While meaning can be significant, at what point do things begin to shift from meaningful pursuits to mere things that dominate our lives? Tim Kasser addressed what happens to the quality of our lives when today’s society values materialism. His study arrived at the conclusion that, “The more materialistic values are at the center of our lives, the more our quality of life is diminished” (Kasser 14). This has certainly not dissuaded the modern culture capitalistic materialism and a lifestyle of excess. Cosmopolis is hinting at the fact that this misplaced notion of a link between materialism, money, and happiness is only furthered by the consumer culture we live in. Eric Packer finds this out the hard way. Everything he bought to fill his life and feel pleasure only diminished or reduced his life to what he owns. Whether in a society of individuals glued to their phone screens or a capitalistic culture obsessed with the accumulation of things to elevate their social status, we have successfully perpetuated a cycle of over consumption. This point is emphasized by Halton’s The Great Brain-Suck when he says, “the vast technical culture and wealth of America have not led the way towards the good life, but instead towards the goods life” (Halton, Brain-suck 13). Both Halton and DeLillo seem to suggest that our cultures obsession with material objects has caused us to lose focus on the human experience. A human experience that Eric Packer desperately seeks, whether through pain or passion.
Despite our attachment to material possessions, we cannot allow them to dictate or control our lives. We have a responsibility to not indulge ourselves at the expense of the environment and to not lose site of our true priorities.

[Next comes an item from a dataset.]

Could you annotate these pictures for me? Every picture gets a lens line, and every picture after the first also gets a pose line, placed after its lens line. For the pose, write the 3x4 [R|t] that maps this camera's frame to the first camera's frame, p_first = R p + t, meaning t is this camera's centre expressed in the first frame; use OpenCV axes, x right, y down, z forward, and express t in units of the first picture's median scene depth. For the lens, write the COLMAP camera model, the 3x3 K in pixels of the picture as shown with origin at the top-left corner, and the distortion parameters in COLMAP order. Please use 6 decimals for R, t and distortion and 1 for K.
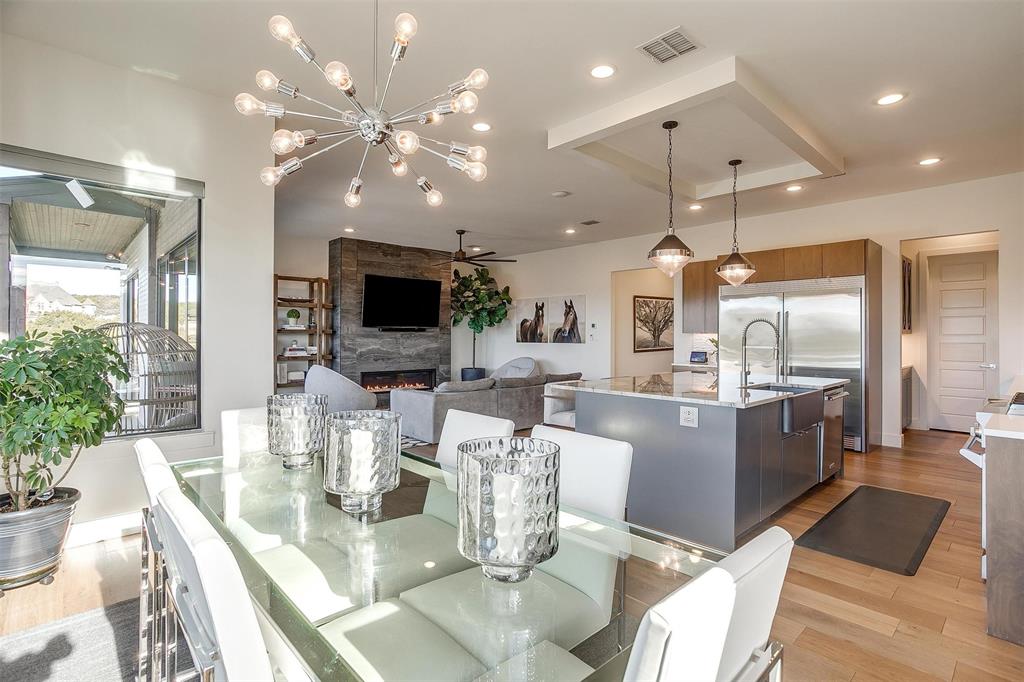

The relationships shown throughout Cosmopolis are surprisingly empty and always appear to be serving some greater need of Eric. The fact that many of his encounters take place in his limo reveal a great deal about social relations in the fast lane. Most of the relations we see serve only to satisfy his obsession with the uncertainty of the Yen or to satisfy his pleasure seeking tendencies. Eric is moving a million miles an hour with how many interactions he has from his apartment to the barbershop. He is operating between the present and the future, much like the instant flow of financial information that he capitalized on in the past to build his fortune. A great example of his fast lane behavior is when he is receiving a prostate exam by Dr. Ingram in the limo while simultaneously climaxing while speaking to Jane about the Yen and her looks. The novel presents the stimulation of words and ideas as its own form of excitement and arousal. Eric’s encounter with Jane is similar to his encounter with Didi in that both encounters demonstrate a mixing of business and pleasure. The fact that these sexual events are both coupled with matters of business and money allow the narrative to also establish a connection between pleasure and work within the outlooks of these characters. Even though Eric could likely have retired at the age of 28 and lived comfortably for the rest of his life, he chooses to continue his work for stimulation and fulfillment in the fast lane. Erics limo is the only thing moving slow in his life, ironically the result of funerals and a massive protest against capitalism and economic exploitation.